Challenge #15: Finding differences in datasets


You are a data center administrator. You have 100 machines carefully configured and running smoothly.

Each machine has a mac_address, an IP, a network name and an operating system installed. You keep track of all these things like so:


The Challenge

One night, a horde of drunken cats invade the data center.

They randomly turn machines off, turn decommissioned machines on, or mess with the configuration and OS of the machines.

The only thing they could not tamper with were the mac addresses.

The next day you take stock of the state of the data center to check what you need to fix to get back to normal.

For this challenge, you need to compare the original state of the data center with the sabotaged state. Begin with start.dfl (306.1 KB)

Screenshot 2020-09-14 at 14.14.14

Your data flow should determine which mac_addresses need administrative action.

  • machines that were turned off need to be booted up
  • any extra machines that were turned on need to be shut down
  • if the cats changed the operating system, specify which system should be installed
  • if the cats changed the ip specify which ip to use
  • if the cats changed the name, specify which name to use

Your flow should produce at a data set like this:

Hint: The Diff on sorted keys step is helpful in determining any changes between data sets.

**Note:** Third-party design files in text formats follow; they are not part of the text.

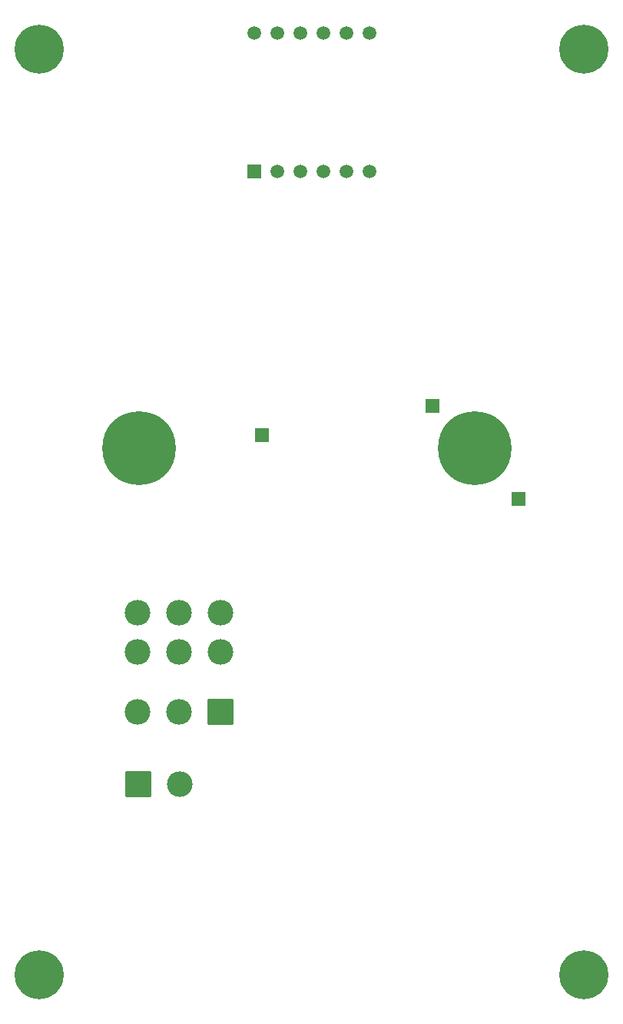
<source format=gbs>
%TF.GenerationSoftware,KiCad,Pcbnew,8.0.0-8.0.0-1~ubuntu22.04.1*%
%TF.CreationDate,2024-03-03T20:01:54-07:00*%
%TF.ProjectId,Multimeter,4d756c74-696d-4657-9465-722e6b696361,rev?*%
%TF.SameCoordinates,Original*%
%TF.FileFunction,Soldermask,Bot*%
%TF.FilePolarity,Negative*%
%FSLAX46Y46*%
G04 Gerber Fmt 4.6, Leading zero omitted, Abs format (unit mm)*
G04 Created by KiCad (PCBNEW 8.0.0-8.0.0-1~ubuntu22.04.1) date 2024-03-03 20:01:54*
%MOMM*%
%LPD*%
G01*
G04 APERTURE LIST*
G04 Aperture macros list*
%AMRoundRect*
0 Rectangle with rounded corners*
0 $1 Rounding radius*
0 $2 $3 $4 $5 $6 $7 $8 $9 X,Y pos of 4 corners*
0 Add a 4 corners polygon primitive as box body*
4,1,4,$2,$3,$4,$5,$6,$7,$8,$9,$2,$3,0*
0 Add four circle primitives for the rounded corners*
1,1,$1+$1,$2,$3*
1,1,$1+$1,$4,$5*
1,1,$1+$1,$6,$7*
1,1,$1+$1,$8,$9*
0 Add four rect primitives between the rounded corners*
20,1,$1+$1,$2,$3,$4,$5,0*
20,1,$1+$1,$4,$5,$6,$7,0*
20,1,$1+$1,$6,$7,$8,$9,0*
20,1,$1+$1,$8,$9,$2,$3,0*%
G04 Aperture macros list end*
%ADD10C,8.104000*%
%ADD11C,0.800000*%
%ADD12C,5.400000*%
%ADD13R,1.500000X1.500000*%
%ADD14RoundRect,0.102000X-1.314450X-1.314450X1.314450X-1.314450X1.314450X1.314450X-1.314450X1.314450X0*%
%ADD15C,2.832900*%
%ADD16RoundRect,0.102000X-1.312500X-1.312500X1.312500X-1.312500X1.312500X1.312500X-1.312500X1.312500X0*%
%ADD17C,2.829000*%
%ADD18C,1.500000*%
G04 APERTURE END LIST*
D10*
%TO.C,J4*%
X160000000Y-83000000D03*
%TD*%
D11*
%TO.C,H4*%
X169975000Y-141000000D03*
X170568109Y-139568109D03*
X170568109Y-142431891D03*
X172000000Y-138975000D03*
D12*
X172000000Y-141000000D03*
D11*
X172000000Y-143025000D03*
X173431891Y-139568109D03*
X173431891Y-142431891D03*
X174025000Y-141000000D03*
%TD*%
D13*
%TO.C,TP1*%
X155300000Y-78300000D03*
%TD*%
D14*
%TO.C,S1*%
X132000000Y-112000000D03*
D15*
X127402600Y-112000000D03*
X122805200Y-112000000D03*
X132000000Y-105446800D03*
X127402600Y-105446800D03*
X122805200Y-105446800D03*
X132000000Y-101078000D03*
X127402600Y-101078000D03*
X122805200Y-101078000D03*
%TD*%
D11*
%TO.C,H3*%
X109975000Y-141000000D03*
X110568109Y-139568109D03*
X110568109Y-142431891D03*
X112000000Y-138975000D03*
D12*
X112000000Y-141000000D03*
D11*
X112000000Y-143025000D03*
X113431891Y-139568109D03*
X113431891Y-142431891D03*
X114025000Y-141000000D03*
%TD*%
D13*
%TO.C,TP2*%
X164800000Y-88600000D03*
%TD*%
%TO.C,TP3*%
X136500000Y-81500000D03*
%TD*%
D11*
%TO.C,H1*%
X109975000Y-39000000D03*
X110568109Y-37568109D03*
X110568109Y-40431891D03*
X112000000Y-36975000D03*
D12*
X112000000Y-39000000D03*
D11*
X112000000Y-41025000D03*
X113431891Y-37568109D03*
X113431891Y-40431891D03*
X114025000Y-39000000D03*
%TD*%
D16*
%TO.C,SW1*%
X122900000Y-120000000D03*
D17*
X127500000Y-120000000D03*
%TD*%
D11*
%TO.C,H2*%
X169975000Y-39000000D03*
X170568109Y-37568109D03*
X170568109Y-40431891D03*
X172000000Y-36975000D03*
D12*
X172000000Y-39000000D03*
D11*
X172000000Y-41025000D03*
X173431891Y-37568109D03*
X173431891Y-40431891D03*
X174025000Y-39000000D03*
%TD*%
D10*
%TO.C,J3*%
X123000000Y-83000000D03*
%TD*%
D13*
%TO.C,U4*%
X135650000Y-52477500D03*
D18*
X138190000Y-52477500D03*
X140730000Y-52477500D03*
X143270000Y-52477500D03*
X145810000Y-52477500D03*
X148350000Y-52477500D03*
X148350000Y-37237500D03*
X145810000Y-37237500D03*
X143270000Y-37237500D03*
X140730000Y-37237500D03*
X138190000Y-37237500D03*
X135650000Y-37237500D03*
%TD*%
M02*

</source>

The solution.dfl (329.3 KB) for this challenge uses the diff on sorted keys step using the mac_address field as key, and tracking changes in the other fields.

The diff step tells us if a record is identical, new, deleted, or changed. We can dismiss the identical ones, and focus on the ones that need action.

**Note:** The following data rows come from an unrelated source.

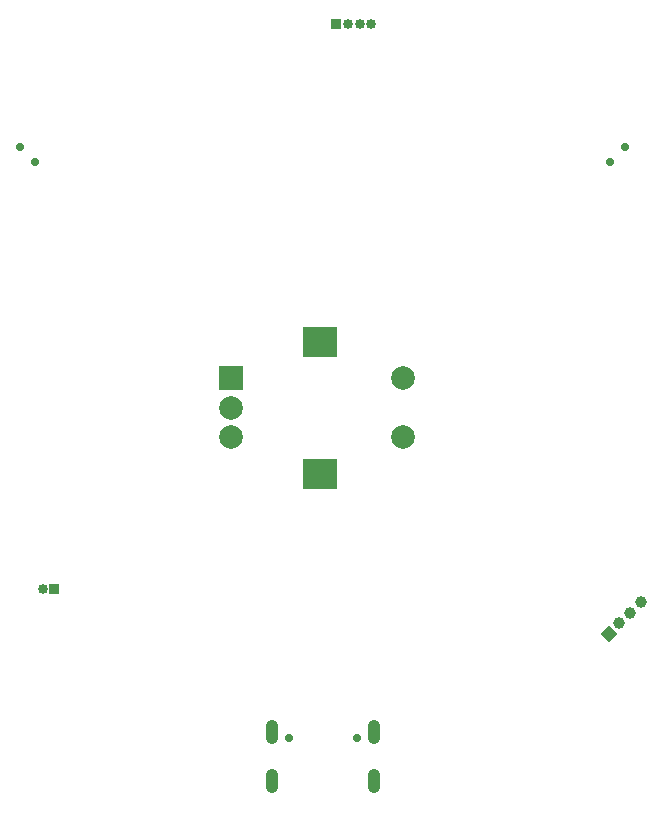
<source format=gbr>
%TF.GenerationSoftware,KiCad,Pcbnew,(6.0.0-0)*%
%TF.CreationDate,2022-03-19T01:27:07+08:00*%
%TF.ProjectId,PCB,5043422e-6b69-4636-9164-5f7063625858,rev?*%
%TF.SameCoordinates,Original*%
%TF.FileFunction,Soldermask,Bot*%
%TF.FilePolarity,Negative*%
%FSLAX46Y46*%
G04 Gerber Fmt 4.6, Leading zero omitted, Abs format (unit mm)*
G04 Created by KiCad (PCBNEW (6.0.0-0)) date 2022-03-19 01:27:07*
%MOMM*%
%LPD*%
G01*
G04 APERTURE LIST*
G04 Aperture macros list*
%AMHorizOval*
0 Thick line with rounded ends*
0 $1 width*
0 $2 $3 position (X,Y) of the first rounded end (center of the circle)*
0 $4 $5 position (X,Y) of the second rounded end (center of the circle)*
0 Add line between two ends*
20,1,$1,$2,$3,$4,$5,0*
0 Add two circle primitives to create the rounded ends*
1,1,$1,$2,$3*
1,1,$1,$4,$5*%
%AMRotRect*
0 Rectangle, with rotation*
0 The origin of the aperture is its center*
0 $1 length*
0 $2 width*
0 $3 Rotation angle, in degrees counterclockwise*
0 Add horizontal line*
21,1,$1,$2,0,0,$3*%
G04 Aperture macros list end*
%ADD10C,0.700000*%
%ADD11R,2.000000X2.000000*%
%ADD12C,2.000000*%
%ADD13R,3.000000X2.500000*%
%ADD14O,1.050000X2.100000*%
%ADD15O,0.850000X0.850000*%
%ADD16R,0.850000X0.850000*%
%ADD17HorizOval,1.000000X0.000000X0.000000X0.000000X0.000000X0*%
%ADD18RotRect,1.000000X1.000000X135.000000*%
G04 APERTURE END LIST*
D10*
%TO.C,SW4*%
X125636396Y-78363604D03*
X124363604Y-79636396D03*
%TD*%
%TO.C,SW5*%
X74363604Y-78363604D03*
X75636396Y-79636396D03*
%TD*%
D11*
%TO.C,SW3*%
X92260000Y-97940000D03*
D12*
X92260000Y-102940000D03*
X92260000Y-100440000D03*
D13*
X99760000Y-106040000D03*
X99760000Y-94840000D03*
D12*
X106760000Y-97940000D03*
X106760000Y-102940000D03*
%TD*%
D14*
%TO.C,P1*%
X104320000Y-132050000D03*
X95680000Y-132050000D03*
X104320000Y-127870000D03*
X95680000Y-127870000D03*
D10*
X97110000Y-128400000D03*
X102890000Y-128400000D03*
%TD*%
D15*
%TO.C,J2*%
X76290000Y-115815000D03*
D16*
X77290000Y-115815000D03*
%TD*%
D17*
%TO.C,LCD1*%
X126920574Y-116889426D03*
X126022548Y-117787452D03*
X125124523Y-118685477D03*
D18*
X124226497Y-119583503D03*
%TD*%
D15*
%TO.C,J1*%
X104116000Y-67967000D03*
X103116000Y-67967000D03*
X102116000Y-67967000D03*
D16*
X101116000Y-67967000D03*
%TD*%
M02*

</source>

In the calculator step, we determine the actions necessary for any individual record.

  • In case the record was deleted, we retrieve the mac address from the reference record and set action to “boot up”
  • In case the record is new, it just needs to be “shut down”
  • In case the record was changed, we need to get it back to how it was before. One or more fields have changed, so one or more actions might be necessary. We iterate over the changes reported by the diff step, and generate a string containing the recommended action to fix the changed field. We can join that list of actions into a string, and we arrive at the required output.